John remembers an old character named Major Bates who lived up in The Yard (properly called Border Square), Rake End. He was the local poacher. He used to get drunk and lie down on the footpath.
John stayed in the army for three years and then came out because his father’s health was failing. When he married they lived at Hints, but they then got a council house in Blithbury and he went to work for Mrs Bebb. Mr Bebb had died by then and the farm was run by Frank Arthur. Things went downhill and Mrs Bebb sold up and John went to work for Tony Bennett at Woodhouse Farm.
The milk was collected by Sunleys, who were based down at the old Ralph Gee garage in Rugeley, later Richards’ Garage on the Wolseley Road. Later the Milk Marketing Board collected the milk with their churn wagons. It was when John was working for Tony Bennet at Woodhouse Farm, in the mid-1960s, that they went over to tankers. Initially they bought and sold cattle at Rugeley Market, where Mr Brown Senior, followed by Mr Brown Junior, were the auctioneers. Jack Billman’s cattle lorries of Handsacre transported the cattle.
John’s wife, Jill, came to Hill Ridware when her father came to work at Geoff Parrott’s at Mavesyn Ridware. They were given one of the new council houses opposite the school, some of which had been allocated for agricultural workers. Jill became friends with John’s sister Pat and that was how they got to know one another, but it was years later, after she had been all over the country as a nanny, that they married. Her first job was with John Woolley and his wife at Quintons Orchard, and then she worked for the doctor at Yoxall. She used to see John cycling to work at Morrey as she cycled to Yoxall. She wanted to get married at Canwell, because she grew up and went to school there. By a coincidence, the rectors of Canwell (Mr Powell) and Mavesyn (Mr Rogers) were friends, so they had the two vicars marry them. When John was about to enter the church Dewi Rogers said to him, ‘well, John, it’s your last chance to run now if you want to!’ Dewi Rogers and his wife helped them out in the winter of 1962-3, when they got frozen up with a small baby. Mrs Rogers did all their washing for them.
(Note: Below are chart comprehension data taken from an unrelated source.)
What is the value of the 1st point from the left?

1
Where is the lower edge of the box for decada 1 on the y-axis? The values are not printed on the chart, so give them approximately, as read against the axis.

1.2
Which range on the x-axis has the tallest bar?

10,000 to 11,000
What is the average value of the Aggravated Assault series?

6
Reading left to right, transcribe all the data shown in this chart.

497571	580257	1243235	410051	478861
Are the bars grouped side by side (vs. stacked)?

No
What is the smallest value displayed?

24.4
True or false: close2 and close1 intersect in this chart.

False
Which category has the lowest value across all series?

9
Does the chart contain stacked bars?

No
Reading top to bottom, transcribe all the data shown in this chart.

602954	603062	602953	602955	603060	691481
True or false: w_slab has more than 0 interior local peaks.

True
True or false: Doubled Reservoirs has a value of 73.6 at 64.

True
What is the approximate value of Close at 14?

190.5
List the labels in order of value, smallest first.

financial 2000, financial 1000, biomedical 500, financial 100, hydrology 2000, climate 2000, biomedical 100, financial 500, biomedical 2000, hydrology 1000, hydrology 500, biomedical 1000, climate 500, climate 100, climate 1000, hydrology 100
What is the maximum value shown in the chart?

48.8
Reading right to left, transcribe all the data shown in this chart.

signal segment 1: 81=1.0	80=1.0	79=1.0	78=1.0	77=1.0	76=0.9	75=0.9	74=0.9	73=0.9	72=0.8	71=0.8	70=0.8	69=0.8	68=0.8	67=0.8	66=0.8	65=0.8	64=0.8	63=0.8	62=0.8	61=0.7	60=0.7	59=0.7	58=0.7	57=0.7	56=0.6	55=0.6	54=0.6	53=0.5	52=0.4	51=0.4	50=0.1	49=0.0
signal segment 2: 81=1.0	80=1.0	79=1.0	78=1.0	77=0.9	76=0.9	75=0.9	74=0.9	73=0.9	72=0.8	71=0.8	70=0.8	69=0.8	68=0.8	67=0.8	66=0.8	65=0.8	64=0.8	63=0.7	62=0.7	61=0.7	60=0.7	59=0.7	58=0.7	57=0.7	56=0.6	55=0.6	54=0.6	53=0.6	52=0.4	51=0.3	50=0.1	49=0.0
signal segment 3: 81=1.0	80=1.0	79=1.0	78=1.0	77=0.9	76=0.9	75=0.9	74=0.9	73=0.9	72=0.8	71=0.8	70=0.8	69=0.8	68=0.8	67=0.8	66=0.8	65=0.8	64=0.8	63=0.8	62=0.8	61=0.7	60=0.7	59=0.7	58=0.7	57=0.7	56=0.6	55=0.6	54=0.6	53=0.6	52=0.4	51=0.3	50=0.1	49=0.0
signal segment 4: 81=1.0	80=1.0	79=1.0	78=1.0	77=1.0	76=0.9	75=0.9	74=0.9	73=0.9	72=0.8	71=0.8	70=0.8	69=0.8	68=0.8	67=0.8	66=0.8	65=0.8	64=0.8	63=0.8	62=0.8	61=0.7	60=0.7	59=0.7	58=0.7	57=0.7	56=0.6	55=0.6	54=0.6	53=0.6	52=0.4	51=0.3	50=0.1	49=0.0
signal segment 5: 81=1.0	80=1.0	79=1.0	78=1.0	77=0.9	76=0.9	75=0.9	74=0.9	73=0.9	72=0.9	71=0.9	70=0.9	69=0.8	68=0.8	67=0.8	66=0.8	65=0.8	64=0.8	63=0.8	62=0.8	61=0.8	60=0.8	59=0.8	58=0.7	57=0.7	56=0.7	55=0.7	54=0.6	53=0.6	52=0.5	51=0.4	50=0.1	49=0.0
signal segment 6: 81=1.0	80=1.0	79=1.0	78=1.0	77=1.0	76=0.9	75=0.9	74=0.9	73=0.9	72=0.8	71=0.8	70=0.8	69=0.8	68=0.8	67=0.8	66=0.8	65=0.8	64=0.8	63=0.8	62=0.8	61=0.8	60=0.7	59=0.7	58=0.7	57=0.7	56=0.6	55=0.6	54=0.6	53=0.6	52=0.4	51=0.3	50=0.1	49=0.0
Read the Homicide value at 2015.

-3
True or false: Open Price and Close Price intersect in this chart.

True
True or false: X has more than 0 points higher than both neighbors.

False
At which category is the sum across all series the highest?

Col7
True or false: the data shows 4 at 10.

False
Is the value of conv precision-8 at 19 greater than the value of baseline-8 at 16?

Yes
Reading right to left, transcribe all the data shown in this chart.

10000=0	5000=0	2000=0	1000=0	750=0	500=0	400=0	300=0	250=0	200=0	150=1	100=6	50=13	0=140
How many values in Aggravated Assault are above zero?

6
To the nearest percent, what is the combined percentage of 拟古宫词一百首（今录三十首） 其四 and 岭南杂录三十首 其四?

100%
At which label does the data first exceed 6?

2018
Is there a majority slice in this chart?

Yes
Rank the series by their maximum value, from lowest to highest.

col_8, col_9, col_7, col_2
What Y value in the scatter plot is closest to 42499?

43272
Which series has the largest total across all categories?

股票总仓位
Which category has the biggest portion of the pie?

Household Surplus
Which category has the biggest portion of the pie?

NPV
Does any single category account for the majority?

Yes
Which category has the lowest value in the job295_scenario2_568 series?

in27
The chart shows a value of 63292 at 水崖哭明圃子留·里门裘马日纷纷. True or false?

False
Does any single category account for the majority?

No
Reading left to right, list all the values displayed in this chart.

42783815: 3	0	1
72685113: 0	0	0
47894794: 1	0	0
The bungalow on the bad bend across from the Oak, now boarded up, was formerly a house called The Cottage. It was owned by old Mr Webster, the builder. His two sons, Harry and Cyril, lived there. They took the top storey off and made it into a bungalow. Mr Webster built many of the council houses in Hill Ridware and many houses in Armitage.
John Cheshire eventually left farming and went to work for the Highways Department of Staffordshire County Council as a maintenance and reconstruction foreman.